Study Vets Materials for Entire Wall Assemblies
June 1, 2016
Rarely is anything in the built environment made of a single product. “So why do we approach materials research and selection at the product level?” a new study conducted by Re:Vision Architecture asks.
Report authors Christopher Lee, project manager, and Nicole Campion, sustainability researcher for Re:Vision, present an alternative, applying a multi-attribute assessment to five sample wall assemblies (described in the table to the right). The assemblies are evaluated for:
- embodied carbon footprint (using the Athena Impact Calculator)
- material toxicity and transparency (using the Living Building Challenge Red List and transparency documents like environmental product declarations)

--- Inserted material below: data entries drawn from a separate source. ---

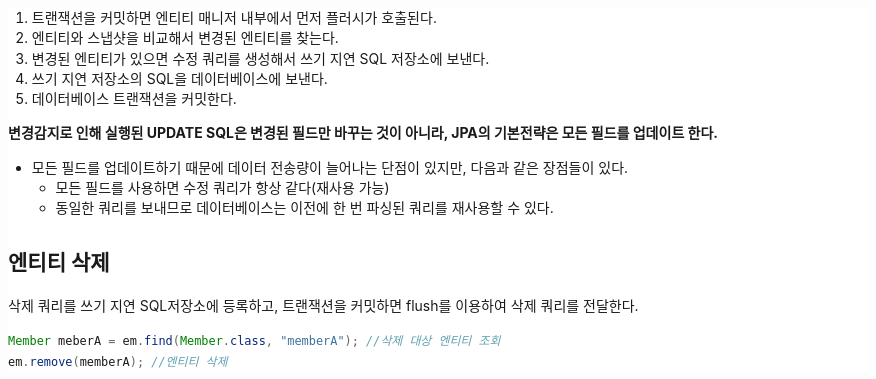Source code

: 1. 트랜잭션을 커밋하면 엔티티 매니저 내부에서 먼저 플러시가 호출된다.
2. 엔티티와 스냅샷을 비교해서 변경된 엔티티를 찾는다.
3. 변경된 엔티티가 있으면 수정 쿼리를 생성해서 쓰기 지연 SQL 저장소에 보낸다.
4. 쓰기 지연 저장소의 SQL을 데이터베이스에 보낸다.
5. 데이터베이스 트랜잭션을 커밋한다.

**변경감지로 인해 실행된 UPDATE SQL은 변경된 필드만 바꾸는 것이 아니라, JPA의 기본전략은 모든 필드를 업데이트 한다.**

- 모든 필드를 업데이트하기 때문에 데이터 전송량이 늘어나는 단점이 있지만, 다음과 같은 장점들이 있다.
  - 모든 필드를 사용하면 수정 쿼리가 항상 같다(재사용 가능)
  - 동일한 쿼리를 보내므로 데이터베이스는 이전에 한 번 파싱된 쿼리를 재사용할 수 있다.

## 엔티티 삭제

삭제 쿼리를 쓰기 지연 SQL저장소에 등록하고, 트랜잭션을 커밋하면 flush를 이용하여 삭제 쿼리를 전달한다.

```java
Member meberA = em.find(Member.class, "memberA"); //삭제 대상 엔티티 조회
em.remove(memberA); //엔티티 삭제
```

- moisture and thermal performance
- recyclability and reusability at end of life
TJI and double wood stud score highest
Based on a decision matrix where each of these metrics was equally weighted, a truss I-joist (TJI) assembly and a double-stud wood assembly with fiberglass insulation scored highest. Both scored high in thermal performance and had low embodied carbon.

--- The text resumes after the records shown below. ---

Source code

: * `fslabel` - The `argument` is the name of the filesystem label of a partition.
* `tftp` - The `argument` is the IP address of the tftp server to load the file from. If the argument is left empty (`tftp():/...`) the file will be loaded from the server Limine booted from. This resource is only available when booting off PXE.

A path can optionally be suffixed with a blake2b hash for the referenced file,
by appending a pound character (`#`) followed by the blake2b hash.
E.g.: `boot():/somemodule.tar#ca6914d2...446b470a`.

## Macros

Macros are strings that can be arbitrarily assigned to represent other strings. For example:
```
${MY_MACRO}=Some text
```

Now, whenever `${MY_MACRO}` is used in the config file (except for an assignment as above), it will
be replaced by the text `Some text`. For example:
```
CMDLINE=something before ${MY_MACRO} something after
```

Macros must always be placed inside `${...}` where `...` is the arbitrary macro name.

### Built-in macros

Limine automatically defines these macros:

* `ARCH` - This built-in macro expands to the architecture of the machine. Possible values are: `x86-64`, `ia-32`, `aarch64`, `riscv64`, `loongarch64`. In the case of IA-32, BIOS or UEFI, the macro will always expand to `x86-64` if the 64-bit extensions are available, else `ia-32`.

A single-stud wood assembly closely followed, only a few points behind in the toxicity category. A concrete masonry unit (CMU) and a metal stud assembly were the lowest performers, scoring “poor” in thermal performance and embodied carbon footprint, respectively.
Notably, the study found that the metal stud assembly with spray foam had an embodied carbon footprint more than six times that of the double-stud wood assembly with fiberglass insulation.
Split insulation wins across assembly types
In a follow-up analysis, the researchers focused on just one variable—insulation choice—for three assembly types. The findings:
- Cellulose and fiberglass have a low embodied carbon footprint and low toxicity, but cellulose can be expensive, and both must be disposed in a landfill.
- Spray foam has a high insulating value per inch but performed poorly across all other metrics in the study.
- Extruded polystyrene (XPS) performed poorly when it came to embodied carbon footprint and toxicity, but it did well from a cost and end-of-life perspective because of its ability to be salvaged.
- Mineral wool was average in terms of carbon footprint, toxicity, and cost, and best under end of life.
As a result, the researchers found that having XPS and mineral wool on the exterior, with fiberglass or cellulose in the cavity, scored the highest across all wall assemblies.